To be sure, section 8(a) (4) makes it an unfair labor practice not only to "discharge" an employee because he has filed charges under the Act, but also to "otherwise discriminate." Even if not a discharge, it may be that Romanowicz' failure to put McCarthy back to work on March 15, 1974, was to "otherwise discriminate" within the meaning of section 8(a) (4). See Dubin-Haskill Lining Corp. v. NLRB, 386 F.2d 306 (4th Cir. 1967) and the cases cited therein. While such a result is not compelled on this record, it is certainly not foreclosed. However, the Board found a violation based on a discharge, a finding predicated on testimony which elsewhere in its decision it indicated it was discrediting. We cannot say that the Board's error was harmless, and it would be "incompatible with the orderly function of the process of judicial review" of Board decisions for this court to substitute, at this stage, a modified theory under which respondent may be found to have violated section 8(a) (4). NLRB v. Metropolitan Life Insurance Co., 380 U.S. 438, 442-44, 85 S. Ct. 1061, 13 L. Ed. 2d 951 (1965). See Local 467, Upholsterers' v. NLRB, 419 F.2d 179, 182 (3d Cir. 1969).
Accordingly, we remand the case to the Board for reconsideration. The Board may also reopen the record if it desires.
The petition for enforcement is denied and the case remanded for further proceedings consistent with this opinion.
Sitting by designation
The Board, in footnote 1 of its decision, stated the following:
"The General Counsel has excepted to certain credibility findings made by the Administrative Law Judge. It is the Board's established policy not to overrule an Administrative Law Judge's resolutions with respect to credibility unless the clear preponderance of all of the relevant evidence convinces us that the resolutions are incorrect . . . . We have carefully examined the record and find no basis for reversing his findings." 218 N.L.R.B. No. 51 (1975). (Citation omitted.)

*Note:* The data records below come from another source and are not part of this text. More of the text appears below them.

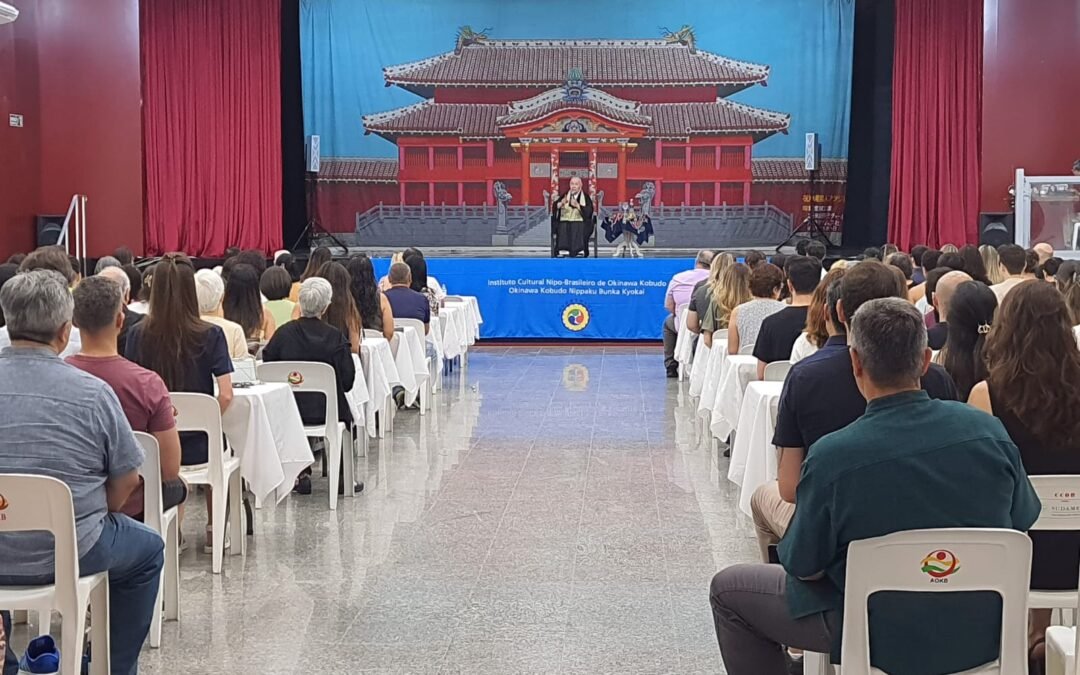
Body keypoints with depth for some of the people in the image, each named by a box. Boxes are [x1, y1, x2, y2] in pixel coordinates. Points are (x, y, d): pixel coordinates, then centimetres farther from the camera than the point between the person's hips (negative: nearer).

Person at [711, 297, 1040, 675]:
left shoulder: (831, 456, -25)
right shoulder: (989, 431, -14)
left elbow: (802, 567, -13)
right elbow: (1023, 521, 3)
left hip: (889, 643, -5)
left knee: (727, 589, 13)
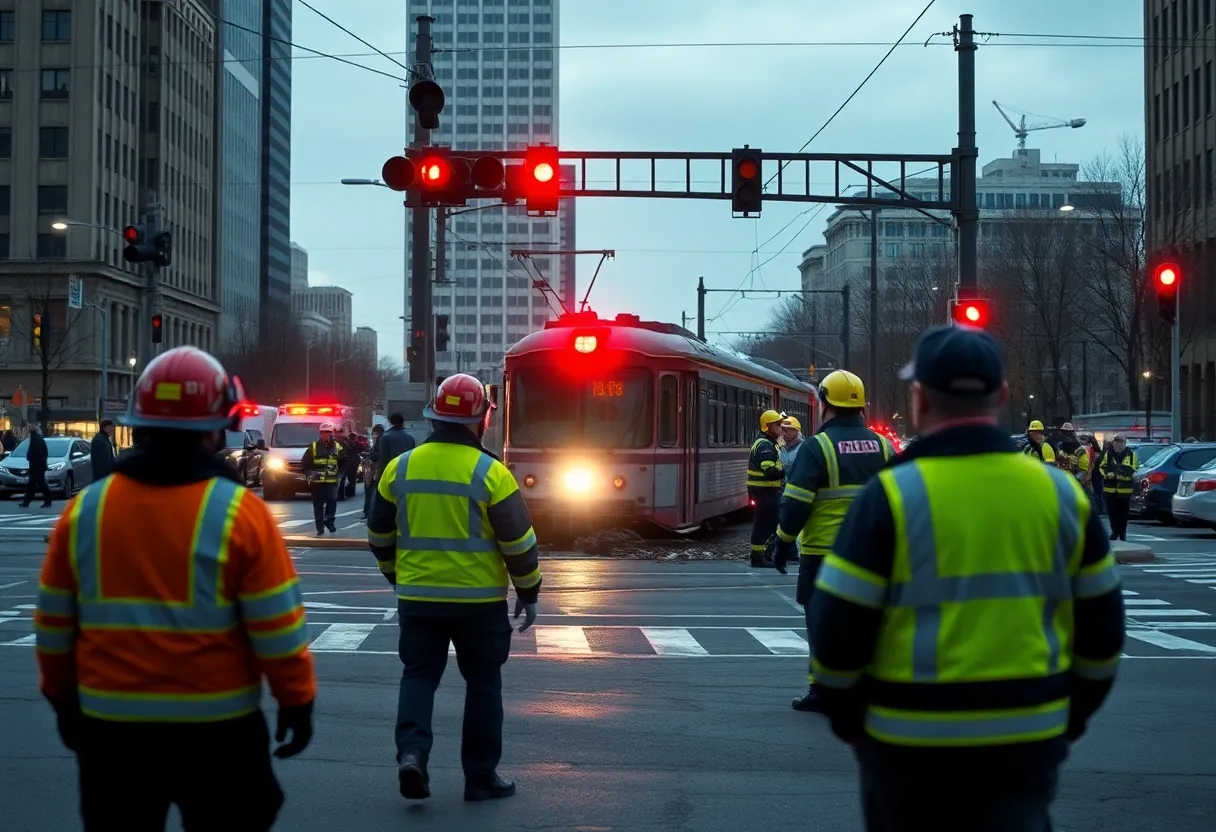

After setting out the content of each man's testimony, the administrative law judge said,
"It seems clear, on the basis of McCarthy's testimony alone, that Respondent did not discharge him on March 15, 1974, or at any time thereafter. Moreover, I credit Romanowicz' version of the event, and find that he declined to discuss McCarthy's work status on that date on advice of counsel because the unfair labor practice charges filed by McCarthy were then under investigation."